Повышение по службе добавило ему и хлопот, и ответственности. Отныне ему, как руководителю важного факультетского подразделения, приходилось вникать не только во все лечебные, но и в большинство хозяйственных вопросов и периодически обращаться к университетской администрации с просьбами ассигновать то 380 рублей для приобретения генератора постоянного тока, то 300 рублей для закупки ларингоскопического инструментария и химических реактивов, то 200 рублей для исправного функционирования клинической лаборатории, которой с 1865 по 1869 годы заведовал сверхштатный лаборант Черинов.[107]
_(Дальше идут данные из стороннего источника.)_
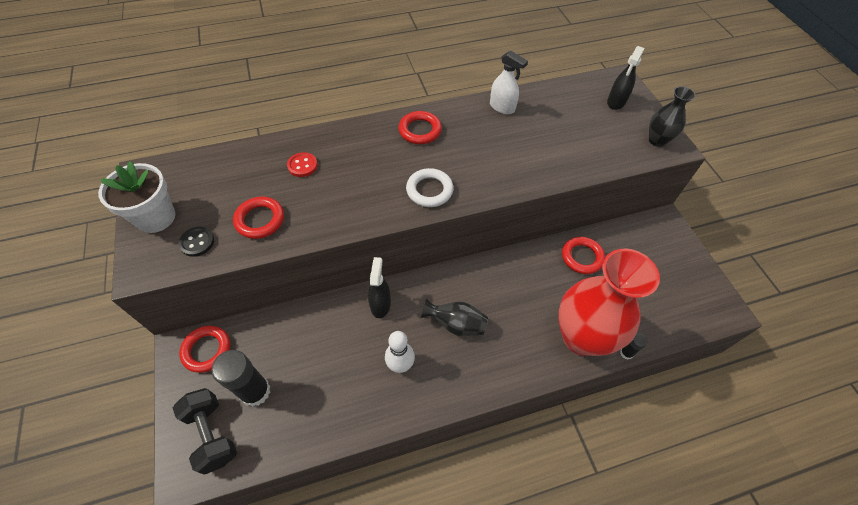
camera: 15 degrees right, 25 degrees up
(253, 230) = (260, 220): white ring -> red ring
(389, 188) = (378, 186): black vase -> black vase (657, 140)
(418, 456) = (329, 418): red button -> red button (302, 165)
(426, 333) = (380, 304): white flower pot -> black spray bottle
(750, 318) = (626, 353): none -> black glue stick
Его обычный рабочий день начинался в 9 часов утра с предварительного обхода своего отделения, состоявшего из мужской и женской половин (по 30 кроватей на каждой из них) и расположенного на третьем этаже клинического здания на Рождественке. С 10 до 12 часов шесть раз в неделю, кроме воскресений, Захарьин читал лекции с демонстрацией больных, лежавших в его стационаре. Эпизодически он спускался в приёмный покой на первом этаже и там проводил разбор амбулаторных больных, называемый очередной лекцией. Иногда он цитировал на лекции один из наиболее часто упоминаемых в медицинской литературе XIX столетия афоризмов Фрэнсиса Бэкона: «Врачебное искусство целиком заключается в наблюдении». Может быть, с этим связана легенда о его дополнительном философском образовании?

Кардинальную цель университетского преподавателя Захарьин видел в том, «чтобы научить студентов применять почерпнутые сведения из анатомии, физиологии, химии, общей патологии, гигиены и диетики, теоретического курса частной патологии и терапии, семиотики и диагностики, словом, всего накопленного знания, к распознаванию и лечению болезней». «Клиническое преподавание должно индивидуализировать встречающиеся болезненные случаи, – утверждал он на своей первой лекции в качестве экстраординарного профессора, – останавливаться на болезненных явлениях не только в диагностическом, но и в общепатологическом их значении, стараться приводить их к простейшим патологическим нормам, сохраняя тем связь практической медицины с научною патологией».[108] Ни ему, ни многим другим профессорам того времени просто не приходило в голову, что опытный преподаватель способен всего лишь показать интересующимся, как надо работать, но не в силах чему-либо научить скучающих и равнодушных.